■ WORK TASK ■
From the data that follows, copy every line holding the string "right".

■ INPUT FOR THIS TASK ■
%%

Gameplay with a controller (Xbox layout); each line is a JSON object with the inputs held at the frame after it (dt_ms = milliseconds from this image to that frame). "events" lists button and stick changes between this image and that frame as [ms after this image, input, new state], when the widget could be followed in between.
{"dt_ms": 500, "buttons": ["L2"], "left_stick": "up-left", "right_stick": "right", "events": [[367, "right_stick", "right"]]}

%%
%%

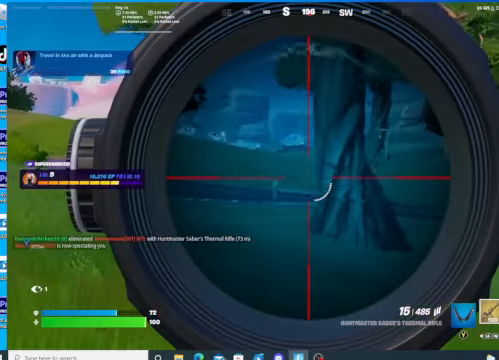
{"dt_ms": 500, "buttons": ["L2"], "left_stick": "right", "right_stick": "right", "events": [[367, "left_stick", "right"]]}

%%

■ WORKED SOLUTION ■
{"dt_ms": 500, "buttons": ["L2"], "left_stick": "up-left", "right_stick": "right", "events": [[367, "right_stick", "right"]]}
{"dt_ms": 500, "buttons": ["L2"], "left_stick": "right", "right_stick": "right", "events": [[367, "left_stick", "right"]]}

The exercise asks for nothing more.